I’m a recovering addict. It’s something I remind myself of daily. I’m lucky I made it out alive, even luckier still that I have found a community of people who support me on this journey.

I believe we are all victims and benefactors of circumstance. While science indicates that I probably have a genetic predisposition to addiction, good fortune has made available resources for people like me. The government recognizes addiction as a disease, the state of Pennsylvania provides resources for people struggling with addiction, there are overdose reversal drugs which allowed me to live long enough to want to change my life, there are fellowships of people seeking recovery who want nothing from me other than to see me stay clean, and I have a family who loved me despite of all I did to them when I was using.

Running

I’ve always had a difficult relationship with my body. I was a pudgy kid who was never good at anything athletic.

Schoolwork came easy and I had confidence in my abilities there. As I have learned, I don’t like to not be good at things. I took not being immediately good at something as a sign that I should just give up. Not learning how to be bad at something meant I never had to be resilient.

This year, I continued to grow as a runner. I have always enjoyed walking to clear my head. It’s also a great way to break up the day as a remote worker. Last year, I would start my walk by jogging as far as I could and walking the rest of the way.

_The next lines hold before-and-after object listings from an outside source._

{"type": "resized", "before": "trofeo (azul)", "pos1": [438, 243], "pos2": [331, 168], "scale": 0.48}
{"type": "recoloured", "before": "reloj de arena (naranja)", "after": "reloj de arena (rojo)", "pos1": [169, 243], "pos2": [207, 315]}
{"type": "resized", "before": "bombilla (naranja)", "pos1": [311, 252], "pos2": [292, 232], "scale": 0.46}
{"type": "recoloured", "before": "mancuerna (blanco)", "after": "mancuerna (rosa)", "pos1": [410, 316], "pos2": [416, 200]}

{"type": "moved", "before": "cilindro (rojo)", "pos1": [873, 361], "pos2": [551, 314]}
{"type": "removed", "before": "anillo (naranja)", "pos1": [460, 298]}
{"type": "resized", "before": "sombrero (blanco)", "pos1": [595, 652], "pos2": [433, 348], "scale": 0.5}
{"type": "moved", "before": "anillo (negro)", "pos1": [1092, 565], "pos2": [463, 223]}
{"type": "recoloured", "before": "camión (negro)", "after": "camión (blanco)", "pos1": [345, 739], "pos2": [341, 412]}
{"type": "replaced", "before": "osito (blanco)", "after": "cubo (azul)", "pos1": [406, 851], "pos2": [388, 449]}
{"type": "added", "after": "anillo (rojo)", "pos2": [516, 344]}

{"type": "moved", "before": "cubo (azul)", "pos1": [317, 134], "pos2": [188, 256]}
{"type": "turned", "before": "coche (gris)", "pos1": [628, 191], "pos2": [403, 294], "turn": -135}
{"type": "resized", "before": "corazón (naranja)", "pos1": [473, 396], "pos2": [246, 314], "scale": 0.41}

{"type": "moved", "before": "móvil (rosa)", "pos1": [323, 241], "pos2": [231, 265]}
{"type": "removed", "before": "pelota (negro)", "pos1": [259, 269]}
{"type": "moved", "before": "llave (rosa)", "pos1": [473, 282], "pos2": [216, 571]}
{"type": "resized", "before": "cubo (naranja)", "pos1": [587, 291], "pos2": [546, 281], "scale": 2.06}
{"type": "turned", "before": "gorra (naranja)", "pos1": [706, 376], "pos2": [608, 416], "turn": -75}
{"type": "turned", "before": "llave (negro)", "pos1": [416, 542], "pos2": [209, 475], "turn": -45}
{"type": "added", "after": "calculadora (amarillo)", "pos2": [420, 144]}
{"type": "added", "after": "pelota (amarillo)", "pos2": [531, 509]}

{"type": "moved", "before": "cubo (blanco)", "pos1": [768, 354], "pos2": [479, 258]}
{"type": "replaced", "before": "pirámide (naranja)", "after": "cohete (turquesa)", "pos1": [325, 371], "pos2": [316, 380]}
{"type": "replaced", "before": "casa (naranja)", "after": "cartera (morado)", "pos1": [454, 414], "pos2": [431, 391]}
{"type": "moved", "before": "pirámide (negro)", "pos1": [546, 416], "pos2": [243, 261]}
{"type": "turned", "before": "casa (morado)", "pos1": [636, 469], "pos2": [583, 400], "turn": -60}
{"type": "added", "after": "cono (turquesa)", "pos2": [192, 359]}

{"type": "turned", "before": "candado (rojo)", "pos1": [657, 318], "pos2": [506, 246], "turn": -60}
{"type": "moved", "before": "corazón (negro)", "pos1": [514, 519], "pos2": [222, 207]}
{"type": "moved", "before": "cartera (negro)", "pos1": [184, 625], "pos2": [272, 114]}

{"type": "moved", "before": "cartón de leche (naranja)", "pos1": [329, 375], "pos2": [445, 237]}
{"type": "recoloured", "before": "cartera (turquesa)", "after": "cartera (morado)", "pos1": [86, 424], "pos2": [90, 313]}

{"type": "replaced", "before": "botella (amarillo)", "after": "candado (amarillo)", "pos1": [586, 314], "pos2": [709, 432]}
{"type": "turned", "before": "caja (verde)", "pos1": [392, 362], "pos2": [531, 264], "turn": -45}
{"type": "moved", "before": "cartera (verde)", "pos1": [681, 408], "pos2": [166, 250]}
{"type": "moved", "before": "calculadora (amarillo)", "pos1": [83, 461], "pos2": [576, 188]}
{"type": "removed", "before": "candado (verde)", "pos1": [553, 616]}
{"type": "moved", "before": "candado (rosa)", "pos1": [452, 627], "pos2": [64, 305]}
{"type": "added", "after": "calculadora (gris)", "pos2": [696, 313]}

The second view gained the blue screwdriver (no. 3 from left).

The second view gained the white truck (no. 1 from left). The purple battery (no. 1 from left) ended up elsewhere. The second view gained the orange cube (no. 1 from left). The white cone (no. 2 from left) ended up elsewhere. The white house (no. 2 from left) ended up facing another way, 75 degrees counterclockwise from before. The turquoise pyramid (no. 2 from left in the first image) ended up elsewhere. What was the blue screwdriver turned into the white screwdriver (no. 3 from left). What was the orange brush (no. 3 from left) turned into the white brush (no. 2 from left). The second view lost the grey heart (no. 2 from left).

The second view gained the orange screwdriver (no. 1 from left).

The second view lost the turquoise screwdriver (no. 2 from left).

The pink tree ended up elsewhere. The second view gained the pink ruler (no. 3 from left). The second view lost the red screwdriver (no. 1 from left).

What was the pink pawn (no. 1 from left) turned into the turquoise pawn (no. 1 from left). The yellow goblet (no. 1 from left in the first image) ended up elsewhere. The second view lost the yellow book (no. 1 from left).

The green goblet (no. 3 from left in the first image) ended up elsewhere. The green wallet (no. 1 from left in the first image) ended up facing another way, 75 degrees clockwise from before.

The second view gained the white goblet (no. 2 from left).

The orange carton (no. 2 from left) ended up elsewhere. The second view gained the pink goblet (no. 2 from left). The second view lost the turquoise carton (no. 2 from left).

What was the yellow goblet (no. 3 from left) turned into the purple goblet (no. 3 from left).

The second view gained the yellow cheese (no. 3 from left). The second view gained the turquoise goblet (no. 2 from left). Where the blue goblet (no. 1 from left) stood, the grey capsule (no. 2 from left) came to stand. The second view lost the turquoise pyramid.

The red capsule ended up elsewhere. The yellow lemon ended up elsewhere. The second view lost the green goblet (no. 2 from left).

This year, I ran in two separate 5K fund raisers, and ran about three miles of a 5-mile race. I have ran every week since the summer, and set my personal record for a 5K at 31:30.

Personal Record 5K stats

What I Read

My current company Teamworks offers a very generous education and personal development budget. I used some of those funds to purchase an Audible subscription so I could listen to audio books (especially when I’m working out or driving).

Also, libraries still exist! They’re incredible. You walk in, find something fascinating, hand that book to a clerk, they hand it back to you, and you can leave. You don’t have to give them any money. I hadn’t been to a library in a number of years, and it honestly felt unusual to not have to pay them.

Clearly I became an out-and-out fanboy for Michael Lewis. I love how he writes, and it’s a special treat to hear him narrate his own audio books.

Chuck Klosterman is another one of those thinkers who I love to see dissect and unspool a concept. I thought But What If We’re Wrong was an especially wonderful piece of brain-candy that really invited me as a reader to reconsider my beliefs.


What’s Next?

2024, d’uh.

I am always afraid of making resolutions or publicly declaring what I am definitely going to do because what if I fall short?

And what if I do? Pick up and keep going, reaffirming that it’s ok to make mistakes if I am able to learn from them.

I hope to keep running, reading, and contributing to open-source. I want to find ways to separate from technology and be present, especially with my family.